V

Rushout no volvió a ver a aquella mujer, aunque su voz resonó varias veces en la calle. Le mandó el salario y el importe del tren para que volviera a Newcastle, de donde procedía, a través de Mary, con el recado de que el ómnibus pasaría a llevar su equipaje a la estación. A continuación tomó una comida que consistió en carne fría, cerveza y queso, que le supo bastante insípida. A primera hora de la tarde la oyó marcharse. El traqueteo del ómnibus se perdió en la distancia y eso le procuró un alivio real; mientras la presencia de esa mujer en la casa siguiera incitando su rabia, no se veía capaz de calmarse y de sopesar, con tranquilidad, la angustia nueva de la duda. Y eso era lo que ansiaba hacer.

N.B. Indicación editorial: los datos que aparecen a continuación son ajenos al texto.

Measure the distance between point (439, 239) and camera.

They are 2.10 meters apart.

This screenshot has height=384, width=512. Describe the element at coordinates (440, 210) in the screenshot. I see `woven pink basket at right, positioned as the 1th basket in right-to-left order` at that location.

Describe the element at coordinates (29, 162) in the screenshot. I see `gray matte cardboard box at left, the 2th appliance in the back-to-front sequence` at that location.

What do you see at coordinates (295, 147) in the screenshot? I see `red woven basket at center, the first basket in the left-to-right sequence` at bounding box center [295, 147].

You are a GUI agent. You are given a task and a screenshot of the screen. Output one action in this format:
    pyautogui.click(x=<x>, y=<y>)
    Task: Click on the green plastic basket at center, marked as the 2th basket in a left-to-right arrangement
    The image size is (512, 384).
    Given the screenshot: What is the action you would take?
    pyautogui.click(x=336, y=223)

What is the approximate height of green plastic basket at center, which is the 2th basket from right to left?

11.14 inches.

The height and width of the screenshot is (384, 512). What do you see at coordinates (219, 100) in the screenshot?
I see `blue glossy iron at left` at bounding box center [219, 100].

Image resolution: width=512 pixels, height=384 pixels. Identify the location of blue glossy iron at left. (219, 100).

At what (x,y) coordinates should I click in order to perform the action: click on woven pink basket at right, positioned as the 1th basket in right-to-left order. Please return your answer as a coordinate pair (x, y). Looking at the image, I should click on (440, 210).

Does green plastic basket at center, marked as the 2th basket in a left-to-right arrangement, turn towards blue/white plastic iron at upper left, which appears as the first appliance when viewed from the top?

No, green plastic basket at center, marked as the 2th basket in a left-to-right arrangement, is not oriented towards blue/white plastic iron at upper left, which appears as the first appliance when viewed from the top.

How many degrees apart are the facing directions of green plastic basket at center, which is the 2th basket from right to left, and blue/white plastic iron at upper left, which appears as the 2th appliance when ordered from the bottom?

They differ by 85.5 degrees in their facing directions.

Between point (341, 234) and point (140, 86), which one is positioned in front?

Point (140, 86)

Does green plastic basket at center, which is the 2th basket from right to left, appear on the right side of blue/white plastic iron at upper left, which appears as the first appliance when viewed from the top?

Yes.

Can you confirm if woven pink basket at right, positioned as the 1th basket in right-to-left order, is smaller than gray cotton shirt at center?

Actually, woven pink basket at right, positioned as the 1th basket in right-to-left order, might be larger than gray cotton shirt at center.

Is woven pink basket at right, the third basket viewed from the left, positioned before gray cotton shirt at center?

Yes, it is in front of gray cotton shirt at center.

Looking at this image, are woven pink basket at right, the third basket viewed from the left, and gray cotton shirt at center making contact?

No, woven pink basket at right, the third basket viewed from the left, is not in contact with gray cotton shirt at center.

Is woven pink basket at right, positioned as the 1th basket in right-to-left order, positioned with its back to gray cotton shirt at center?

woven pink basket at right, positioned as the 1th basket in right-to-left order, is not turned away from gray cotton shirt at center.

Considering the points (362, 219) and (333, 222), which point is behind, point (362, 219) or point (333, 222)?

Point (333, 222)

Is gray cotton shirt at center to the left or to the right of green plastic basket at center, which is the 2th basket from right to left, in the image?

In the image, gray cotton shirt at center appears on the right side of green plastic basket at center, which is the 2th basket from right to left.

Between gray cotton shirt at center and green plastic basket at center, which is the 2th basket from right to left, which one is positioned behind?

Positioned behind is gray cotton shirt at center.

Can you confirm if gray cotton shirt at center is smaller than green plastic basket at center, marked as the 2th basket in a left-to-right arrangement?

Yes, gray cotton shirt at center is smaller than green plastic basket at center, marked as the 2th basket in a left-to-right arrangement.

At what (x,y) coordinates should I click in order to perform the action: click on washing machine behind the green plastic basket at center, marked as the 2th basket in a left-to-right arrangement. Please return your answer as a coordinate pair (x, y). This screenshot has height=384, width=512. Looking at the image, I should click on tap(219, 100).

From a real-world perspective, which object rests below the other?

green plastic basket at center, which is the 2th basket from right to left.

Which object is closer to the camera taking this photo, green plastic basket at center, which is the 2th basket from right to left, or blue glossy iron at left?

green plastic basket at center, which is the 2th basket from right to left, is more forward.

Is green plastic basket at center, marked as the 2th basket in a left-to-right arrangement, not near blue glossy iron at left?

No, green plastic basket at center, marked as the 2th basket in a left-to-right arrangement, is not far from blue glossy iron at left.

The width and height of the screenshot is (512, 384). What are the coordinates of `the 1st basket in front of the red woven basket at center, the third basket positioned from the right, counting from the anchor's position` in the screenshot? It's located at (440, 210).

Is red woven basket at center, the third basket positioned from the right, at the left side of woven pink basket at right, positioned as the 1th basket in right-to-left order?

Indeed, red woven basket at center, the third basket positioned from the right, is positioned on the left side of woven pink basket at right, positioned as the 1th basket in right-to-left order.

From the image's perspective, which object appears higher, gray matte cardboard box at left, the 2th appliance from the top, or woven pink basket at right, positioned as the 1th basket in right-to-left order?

Ahora que todo volvía a estar en calma, descolgó la fotografía de la pared y contempló los ojos larga y seriamente. No le revelaron nada. La inocencia cándida de esa mirada parecía transmitir primero ternura, después sorna. ¿Cuál de las dos era la verdad? Dejó la fotografía en la mesa, volvió a la butaca y empezó a repasar los pasados acontecimientos. «¿Adónde iba cuando salía a cabalgar?», había dicho la mujer. «La yegua blanca.» Recordó la primera vez que la montaron juntos, el día después de que él la comprara: una mañana helada y despejada en la que el sol brillaba con frialdad en los setos blancos. También otra ocasión, la semana de la Muestra de Agricultura; después de la comida enfilaron la carretera del norte para ir a una granja en la que él tenía unos asuntos; ella llevaba las riendas y él fumaba a su lado. Cuando llegaron ella no quiso entrar, aduciendo que la yegua estaba demasiado acalorada para quedarse quieta, y él, orgulloso por esas eficientes atenciones con el animal... él mismo le pidió que llevara un recado a casa de Jonathan a propósito de unas vaquillas que iba a presentar al Premio Presidencial. Quizá... ¡Por todos los diablos! Mentalmente los vio a los dos abrazados. Contempló toda la escena como si se desarrollara delante de él: ella se entregaba con todos los gestos y caricias que él conocía, hasta que esa nitidez se volvió casi insoportable. Cogió de nuevo la fotografía. Debajo de esa leve sonrisa acechaba un abismo de corrupción sofocada; en los labios entreabiertos detectó la huella de los besos de Jonathan. Rodeado, como si dijéramos, por todos los frentes, apeló como último recurso a los recuerdos de su vida en común; pero éstos, obstinadamente vagos e imprecisos, no le sirvieron de nada, y su fe en ella, perdiendo el sustento de manera irremediable, se precipitó en el vacío. Entonces, gracias a tanta intensidad, su deseo de establecer la certidumbre del engaño se vio recompensada. Fragmentos de conversaciones, encuentros y exclamaciones azarosos, todos aparecían cargados de pistas inculpatorias. Incluso interpretó observaciones intrascendentes como nuevas pruebas de la culpa.

Y, si había sido con Jonathan, ¿por qué no con otros? Con Mike, que andaba todo el día entrando y saliendo de la casa; con este o aquel conocido. La desmesura satánica de su imaginación daba vueltas y más vueltas, hasta que, en el culmen del sufrimiento, se dio cuenta de que la detestaba con virulencia. Ese descubrimiento le incomodó, y, mediante un proceso rápido e inexplicable su cabeza se concentró en la conveniencia de probar una nueva mezcla de whisky, cuyo prospecto le había llegado esa mañana. Durante un rato todo lo demás se difuminó y fue olvidado; aparte de ese nuevo rumbo de pensamiento, tenía la mente en blanco. La bebida era más barata, desde luego, pero el transporte resultaría más caro, a no ser que pidiera una cantidad grande. Pero el sabor no le convencía. Mientras reflexionaba, se le ocurrió consultárselo a Jonathan. El dolor volvió a asediarle de inmediato con pleno vigor. Y la sucesión de dudas torturadoras comenzó de nuevo, cada vez con una tanda nueva de detalles, con nuevos pretextos para el sufrimiento. Esa noche, en su ansia por olvidar, se acostó borracho. Y llevaba años sobrio.